**INSTRUCTION 1:** Under the offer announcement, how much cash will a BPI Shareholder receive for each BPI Share?
**INSTRUCTION 2:** Using the offer announcement, explain why the one-month period ending 8 June 2016 was used in valuing the offer.

**DOCUMENT EXTRACT:**
GBP 300 M DEAL - RPC Group PLC RPC Offer for British Polythene Industries PLC
RECOMMENDED CASH AND SHARE OFFER
FOR
BRITISH POLYTHENE INDUSTRIES PLC
BY
RPC GROUP PLC
to be effected
by way of a Scheme of Arrangement
under Part 26 of the Companies Act 2006
Summary
· The boards of RPC Group Plc ("RPC") and British Polythene Industries PLC ("BPI") are pleased to announce that they have reached agreement on the terms of a recommended cash and share offer to be made by RPC for the entire issued and to be issued ordinary share capital of BPI (the "Offer"). It is intended that the Offer will be implemented by way of a Court-sanctioned scheme of arrangement under Part 26 of the Companies Act.
· Under the terms of the Offer, each BPI Shareholder will be entitled to receive:
for each BPI Share: 470 pence in cash
and
0.60141 of a NewRPC Share
The Offer values BPI at approximately 940 pence per BPI Share based on the average Closing Price of approximately 781.5 pence per RPC Share for the one month period ended 8 June 2016 (being the last Business Day prior to this Announcement), used to determine the exchange ratio.

**EXTRACTED MATERIAL:**
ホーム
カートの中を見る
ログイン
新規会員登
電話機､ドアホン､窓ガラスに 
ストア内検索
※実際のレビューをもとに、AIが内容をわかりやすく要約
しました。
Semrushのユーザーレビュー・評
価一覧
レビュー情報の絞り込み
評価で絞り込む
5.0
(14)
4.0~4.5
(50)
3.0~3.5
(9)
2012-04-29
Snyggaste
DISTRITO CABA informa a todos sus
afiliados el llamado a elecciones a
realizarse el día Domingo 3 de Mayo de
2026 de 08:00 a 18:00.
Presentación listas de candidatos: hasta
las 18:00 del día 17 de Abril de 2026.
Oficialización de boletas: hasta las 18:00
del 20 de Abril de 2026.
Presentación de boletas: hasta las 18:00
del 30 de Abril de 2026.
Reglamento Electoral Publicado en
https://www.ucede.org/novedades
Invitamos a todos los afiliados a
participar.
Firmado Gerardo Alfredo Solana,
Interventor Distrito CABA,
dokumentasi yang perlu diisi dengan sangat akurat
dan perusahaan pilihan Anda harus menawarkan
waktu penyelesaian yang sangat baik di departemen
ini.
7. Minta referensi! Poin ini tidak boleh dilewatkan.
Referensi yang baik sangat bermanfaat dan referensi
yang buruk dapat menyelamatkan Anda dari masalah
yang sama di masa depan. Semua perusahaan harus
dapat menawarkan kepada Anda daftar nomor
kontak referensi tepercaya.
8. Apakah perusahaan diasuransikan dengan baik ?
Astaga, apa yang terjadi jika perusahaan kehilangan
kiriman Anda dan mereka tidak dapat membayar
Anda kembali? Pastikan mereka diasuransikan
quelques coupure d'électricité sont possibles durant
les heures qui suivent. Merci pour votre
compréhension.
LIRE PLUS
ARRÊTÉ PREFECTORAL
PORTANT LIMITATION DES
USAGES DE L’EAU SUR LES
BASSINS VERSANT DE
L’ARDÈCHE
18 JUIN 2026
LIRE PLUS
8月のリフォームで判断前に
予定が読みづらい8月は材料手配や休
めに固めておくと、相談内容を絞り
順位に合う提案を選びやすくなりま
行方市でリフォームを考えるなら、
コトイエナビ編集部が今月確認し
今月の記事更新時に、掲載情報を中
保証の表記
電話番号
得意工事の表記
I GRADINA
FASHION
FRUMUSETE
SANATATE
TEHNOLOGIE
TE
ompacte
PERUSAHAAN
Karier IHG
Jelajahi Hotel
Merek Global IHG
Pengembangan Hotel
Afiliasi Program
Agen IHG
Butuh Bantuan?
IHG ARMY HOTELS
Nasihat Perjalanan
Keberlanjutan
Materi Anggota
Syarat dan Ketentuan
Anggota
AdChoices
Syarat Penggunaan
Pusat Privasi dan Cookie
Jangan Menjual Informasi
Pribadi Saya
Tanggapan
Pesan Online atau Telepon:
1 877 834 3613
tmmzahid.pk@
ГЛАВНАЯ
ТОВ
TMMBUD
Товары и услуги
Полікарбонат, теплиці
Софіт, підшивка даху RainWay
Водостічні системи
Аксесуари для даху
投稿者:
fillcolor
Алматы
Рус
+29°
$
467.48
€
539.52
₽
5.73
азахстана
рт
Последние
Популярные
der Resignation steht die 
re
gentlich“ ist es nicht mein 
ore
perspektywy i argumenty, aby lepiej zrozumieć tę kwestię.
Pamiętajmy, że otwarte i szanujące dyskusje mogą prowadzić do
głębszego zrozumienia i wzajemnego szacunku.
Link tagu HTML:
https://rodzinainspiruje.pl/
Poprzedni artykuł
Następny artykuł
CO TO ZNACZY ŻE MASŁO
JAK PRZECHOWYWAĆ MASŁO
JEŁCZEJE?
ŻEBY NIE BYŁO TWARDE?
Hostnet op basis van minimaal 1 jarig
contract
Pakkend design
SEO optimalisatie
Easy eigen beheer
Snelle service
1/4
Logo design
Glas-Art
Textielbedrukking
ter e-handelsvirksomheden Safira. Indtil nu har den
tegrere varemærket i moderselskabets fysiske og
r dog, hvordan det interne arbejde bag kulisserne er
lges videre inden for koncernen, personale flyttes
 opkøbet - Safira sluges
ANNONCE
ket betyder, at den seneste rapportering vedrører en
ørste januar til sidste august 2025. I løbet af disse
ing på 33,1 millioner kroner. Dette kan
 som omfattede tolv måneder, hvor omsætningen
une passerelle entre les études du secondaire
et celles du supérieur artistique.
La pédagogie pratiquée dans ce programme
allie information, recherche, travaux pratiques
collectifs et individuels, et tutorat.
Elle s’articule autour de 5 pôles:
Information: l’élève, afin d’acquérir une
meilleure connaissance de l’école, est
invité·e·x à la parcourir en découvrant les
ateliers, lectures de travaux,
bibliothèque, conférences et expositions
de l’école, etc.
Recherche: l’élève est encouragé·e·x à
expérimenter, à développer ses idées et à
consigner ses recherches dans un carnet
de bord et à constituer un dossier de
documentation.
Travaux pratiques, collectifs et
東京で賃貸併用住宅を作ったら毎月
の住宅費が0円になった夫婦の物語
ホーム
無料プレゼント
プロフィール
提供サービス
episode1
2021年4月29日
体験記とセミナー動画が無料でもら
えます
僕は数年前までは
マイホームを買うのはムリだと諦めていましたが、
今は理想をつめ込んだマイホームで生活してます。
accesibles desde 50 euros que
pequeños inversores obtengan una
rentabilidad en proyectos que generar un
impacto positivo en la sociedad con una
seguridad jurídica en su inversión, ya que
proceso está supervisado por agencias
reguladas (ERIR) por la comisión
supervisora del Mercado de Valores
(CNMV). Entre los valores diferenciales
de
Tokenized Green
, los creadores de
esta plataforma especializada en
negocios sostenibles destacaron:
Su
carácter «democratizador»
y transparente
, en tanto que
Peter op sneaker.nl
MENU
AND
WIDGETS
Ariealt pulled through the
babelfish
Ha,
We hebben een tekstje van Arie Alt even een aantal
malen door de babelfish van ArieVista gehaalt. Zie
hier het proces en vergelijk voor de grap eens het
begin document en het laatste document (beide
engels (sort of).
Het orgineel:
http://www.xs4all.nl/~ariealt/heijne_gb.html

**EXERCISE RESPONSE 1:** 470 pence in cash, along with 0.60141 of a New RPC Share.

**EXERCISE RESPONSE 2:** 8 June 2016 was the last Business Day before the announcement. The average Closing Price of RPC Shares over the month ending that day, about 781.5 pence, was used to set the exchange ratio. That price values BPI at about 940 pence per BPI Share.